WORK INSTRUCTIONS: Repeat the records exactly, with one exception: no images.

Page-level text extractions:
○ ○ ○

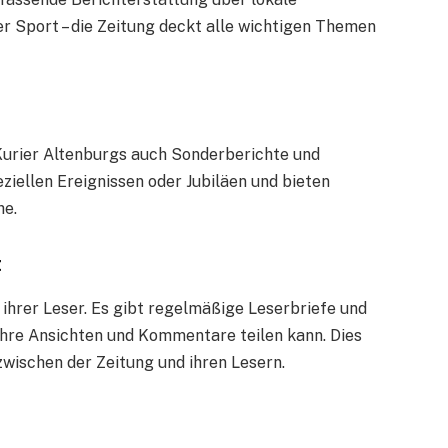
der Sport – die Zeitung deckt alle wichtigen Themen
Kurier Altenburgs auch Sonderberichte und
iellen Ereignissen oder Jubiläen und bieten
he.
t
ihrer Leser. Es gibt regelmäßige Leserbriefe und
ihre Ansichten und Kommentare teilen kann. Dies
zwischen der Zeitung und ihren Lesern.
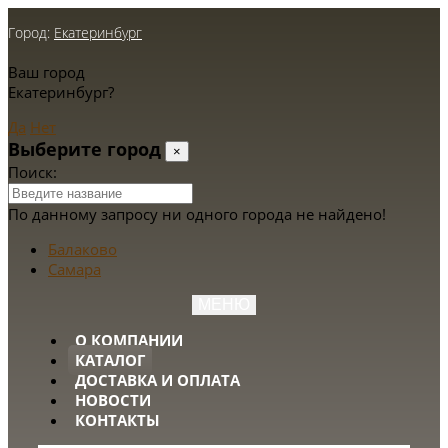
Город:
Екатеринбург
Ваш город
Екатеринбург?
Да
Нет
Выберите город
×
Поиск:
По данному запросу ни одного города не найдено!
Балаково
Самара
МЕНЮ
О КОМПАНИИ
КАТАЛОГ
ДОСТАВКА И ОПЛАТА
НОВОСТИ
КОНТАКТЫ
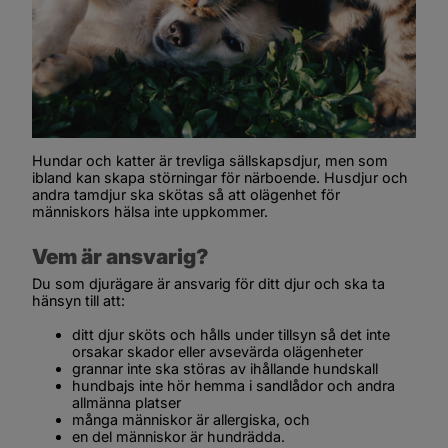
Hundar och katter är trevliga sällskapsdjur, men som 
ibland kan skapa störningar för närboende. Husdjur och 
andra tamdjur ska skötas så att olägenhet för 
människors hälsa inte uppkommer.
Vem är ansvarig?
Du som djurägare är ansvarig för ditt djur och ska ta 
hänsyn till att:
ditt djur sköts och hålls under tillsyn så det inte 
orsakar skador eller avsevärda olägenheter
grannar inte ska störas av ihållan­de hundskall
hundbajs inte hör hemma i sandlådor och andra 
allmänna platser
många människor är allergiska, och
en del människor är hundrädda.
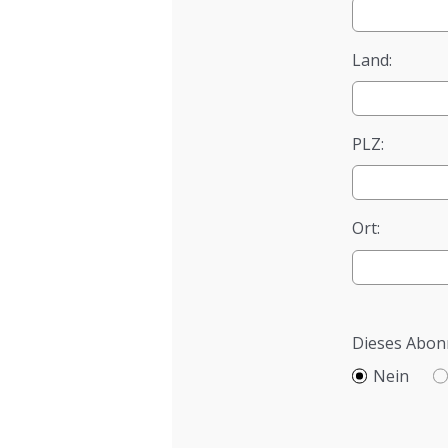
Land:
PLZ:
Ort:
Dieses Abonn
Nein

○ ○ ○

RESULT FOR THIS EXERCISE:
der Sport – die Zeitung deckt alle wichtigen Themen
Kurier Altenburgs auch Sonderberichte und
iellen Ereignissen oder Jubiläen und bieten
he.
t
ihrer Leser. Es gibt regelmäßige Leserbriefe und
ihre Ansichten und Kommentare teilen kann. Dies
zwischen der Zeitung und ihren Lesern.
Город:
Екатеринбург
Ваш город
Екатеринбург?
Да
Нет
Выберите город
×
Поиск:
По данному запросу ни одного города не найдено!
Балаково
Самара
МЕНЮ
О КОМПАНИИ
КАТАЛОГ
ДОСТАВКА И ОПЛАТА
НОВОСТИ
КОНТАКТЫ
Hundar och katter är trevliga sällskapsdjur, men som 
ibland kan skapa störningar för närboende. Husdjur och 
andra tamdjur ska skötas så att olägenhet för 
människors hälsa inte uppkommer.
Vem är ansvarig?
Du som djurägare är ansvarig för ditt djur och ska ta 
hänsyn till att:
ditt djur sköts och hålls under tillsyn så det inte 
orsakar skador eller avsevärda olägenheter
grannar inte ska störas av ihållan­de hundskall
hundbajs inte hör hemma i sandlådor och andra 
allmänna platser
många människor är allergiska, och
en del människor är hundrädda.
Land:
PLZ:
Ort:
Dieses Abonn
Nein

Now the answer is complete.